In 2016, he was invited to return to Bard  to create the evening-length work Fantasque in collaboration with renowned puppeteer Amy Trompetter. Fantasque had its New York City premiere at the Skirball Center for the Performing Arts in 2018.  In 2016, he was commissioned to create First for Juilliard Dance: New Dances. In 2014, he created his first ballet, Angels’ Share, for Atlanta Ballet’s Wabi Sabi Project. In 2013, he choreographed Isaac Mizrahi’s Peter & the Wolf for Works & Process at The Guggenheim,  which has become an annual holiday event. His work has been featured in the music videos of Fischerspooner and NICKCASEY, and in the live performances of cabaret artists Lady Rizo and Our Lady J. 

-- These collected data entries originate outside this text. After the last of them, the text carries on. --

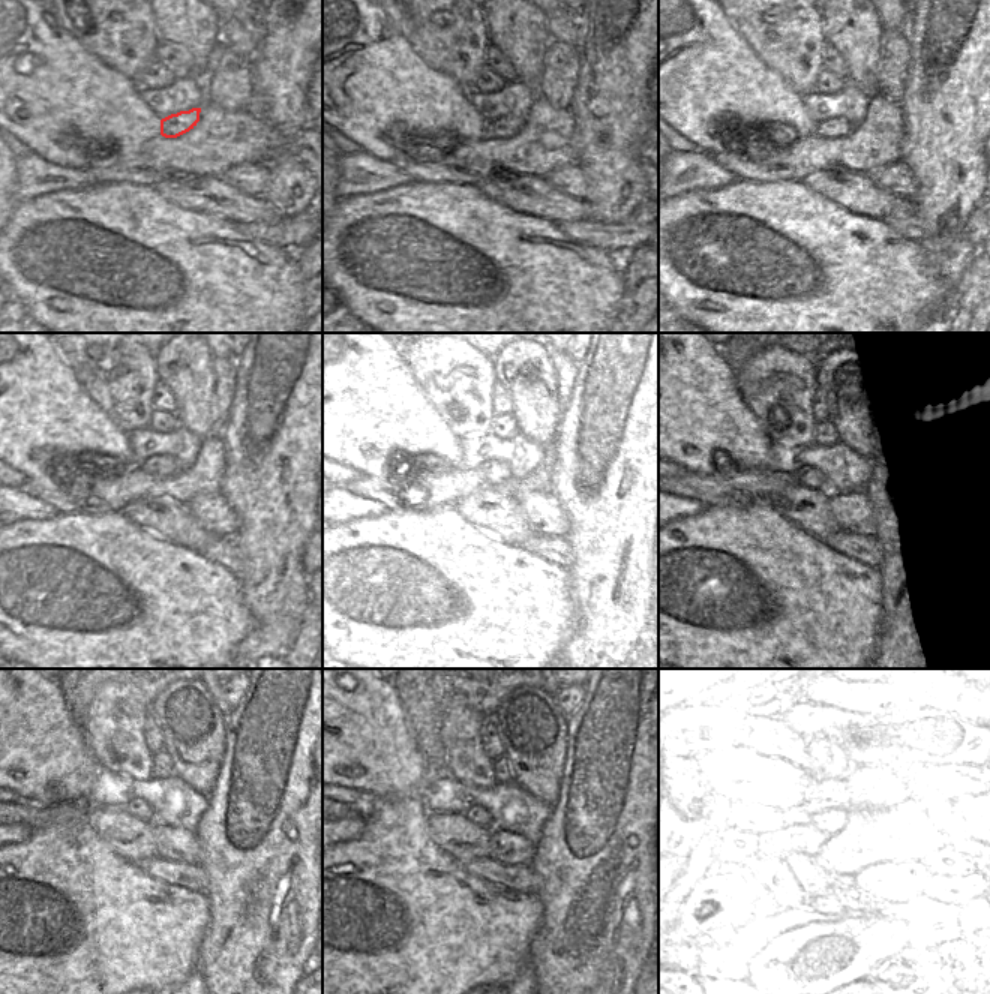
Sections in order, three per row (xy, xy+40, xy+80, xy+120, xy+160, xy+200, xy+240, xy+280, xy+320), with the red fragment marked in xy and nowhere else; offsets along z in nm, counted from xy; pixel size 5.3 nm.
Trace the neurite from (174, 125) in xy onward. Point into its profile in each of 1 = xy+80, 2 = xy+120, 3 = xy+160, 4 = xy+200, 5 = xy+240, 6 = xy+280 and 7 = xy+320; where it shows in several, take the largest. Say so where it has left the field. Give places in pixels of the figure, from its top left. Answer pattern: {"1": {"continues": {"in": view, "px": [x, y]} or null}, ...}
{"1": {"continues": {"in": "xy+80", "px": [836, 128]}}, "2": {"continues": {"in": "xy+120", "px": [158, 465]}}, "3": {"continues": {"in": "xy+160", "px": [495, 473]}}, "4": {"continues": {"in": "xy+200", "px": [809, 477]}}, "5": {"continues": {"in": "xy+240", "px": [137, 808]}}, "6": {"continues": {"in": "xy+280", "px": [479, 816]}}, "7": {"continues": {"in": "xy+320", "px": [815, 817]}}}

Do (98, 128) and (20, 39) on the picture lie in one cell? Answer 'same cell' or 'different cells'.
same cell

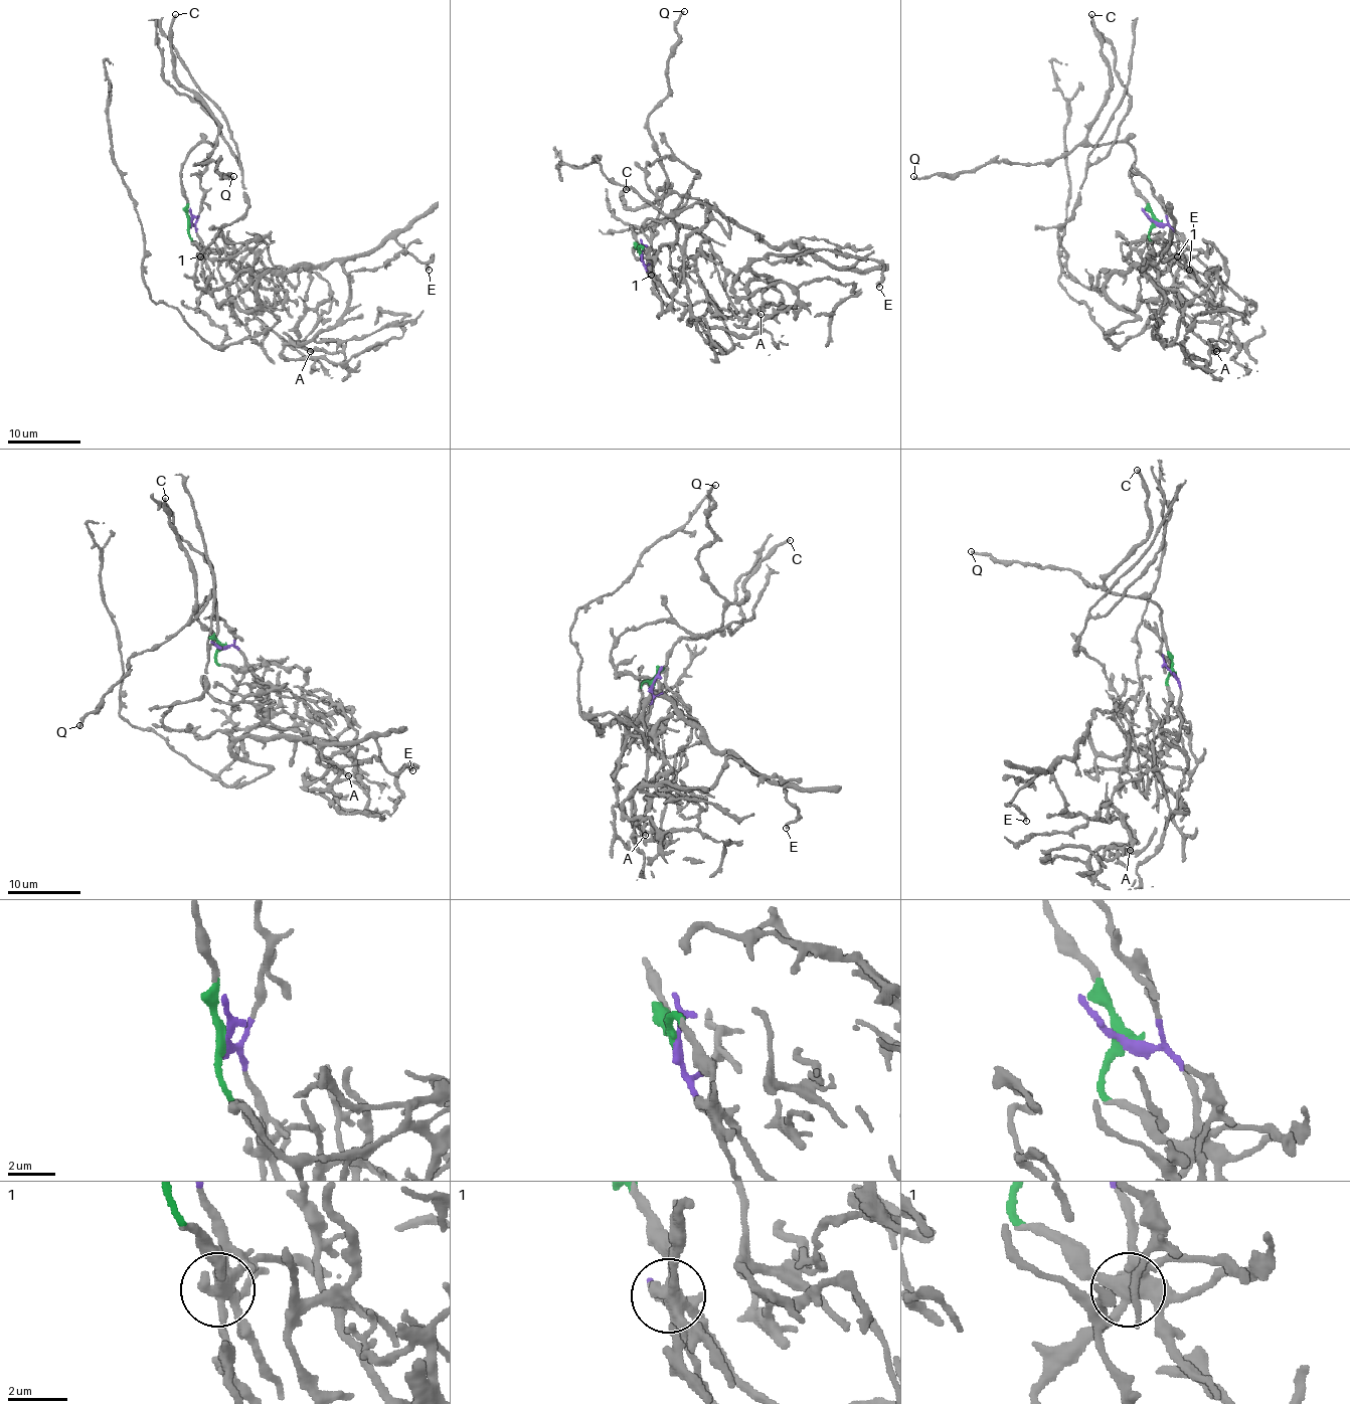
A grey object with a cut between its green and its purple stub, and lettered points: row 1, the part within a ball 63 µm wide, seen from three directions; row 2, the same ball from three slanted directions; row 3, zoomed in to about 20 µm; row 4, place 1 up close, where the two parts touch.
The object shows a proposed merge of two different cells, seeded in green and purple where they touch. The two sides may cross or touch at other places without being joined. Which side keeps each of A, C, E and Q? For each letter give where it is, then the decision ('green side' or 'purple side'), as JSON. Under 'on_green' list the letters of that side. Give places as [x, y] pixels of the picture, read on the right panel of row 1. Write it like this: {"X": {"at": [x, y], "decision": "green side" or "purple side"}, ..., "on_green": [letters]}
{"A": {"at": [1216, 351], "decision": "purple side"}, "C": {"at": [1091, 14], "decision": "green side"}, "E": {"at": [1189, 270], "decision": "purple side"}, "Q": {"at": [913, 176], "decision": "green side"}, "on_green": ["C", "Q"]}

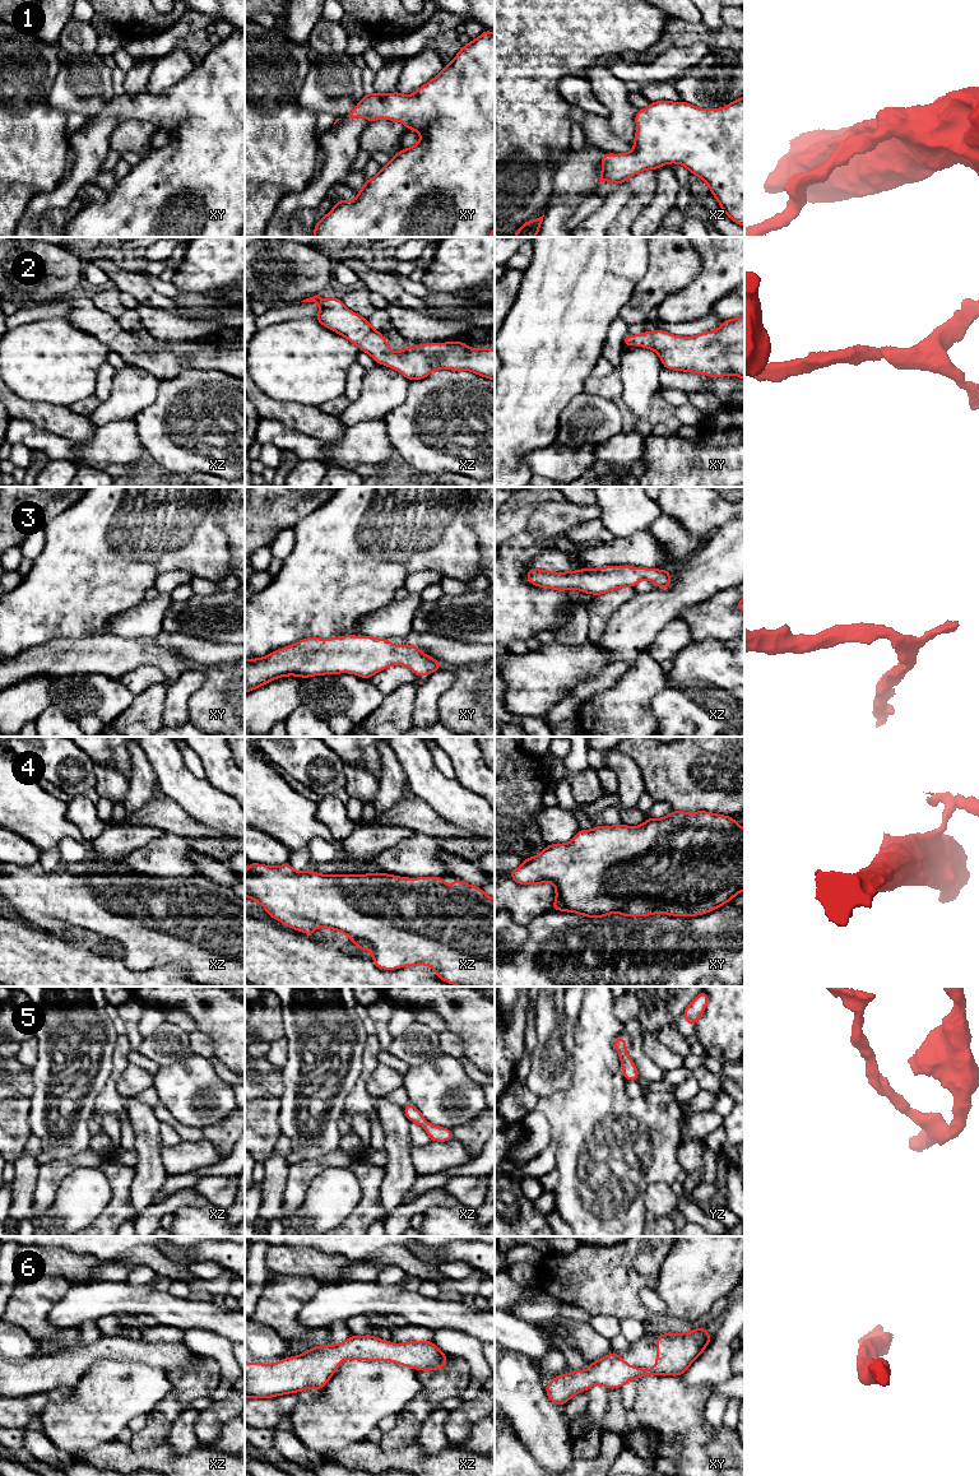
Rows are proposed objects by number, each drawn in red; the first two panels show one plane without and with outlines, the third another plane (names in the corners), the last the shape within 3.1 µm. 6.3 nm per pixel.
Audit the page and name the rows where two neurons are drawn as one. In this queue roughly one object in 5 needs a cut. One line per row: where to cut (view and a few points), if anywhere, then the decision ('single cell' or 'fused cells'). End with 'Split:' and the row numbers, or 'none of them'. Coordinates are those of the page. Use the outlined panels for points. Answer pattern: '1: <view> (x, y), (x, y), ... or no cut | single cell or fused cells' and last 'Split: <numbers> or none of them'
1: no cut | single cell
2: no cut | single cell
3: no cut | single cell
4: no cut | single cell
5: no cut | single cell
6: no cut | single cell
Split: none of them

John’s growing list of opera commissions include La Traviata at San Francisco Opera (2022); John Adams’ Girls of the Golden West, directed by Peter Sellars, at San Francisco Opera (2017) and Dutch National Opera (2019); Candide with the Orlando Philharmonic (2016) and The Knights (2018, 2019); The Magic Flute at the Opera Theatre of St. Louis, directed by Isaac Mizrahi (2014); Handel’s Alceste with the American Classical Orchestra (2014); Macbeth with the Manhattan School of Music Opera Studies Department (2014); and Maria de Buenos Aires at the Cork Opera House (2013).

As a teacher, he offers dance master classes in the United States and abroad. He has taught at institutions including Princeton University, Barnard College, George Mason University, Laban Centre in London, School of Visual Arts, University of California, Berkeley, University of Illinois at Urbana-Champaign, and the University of Washington. He was invited to give the keynote address to the Utah Dance Educator’s Conference in November 2016. He is the director of the Dartmouth Dance Ensemble, and is a founding teacher of Dance for PD®, an ongoing collaboration between the Mark Morris Dance Group and the Brooklyn Parkinson Group.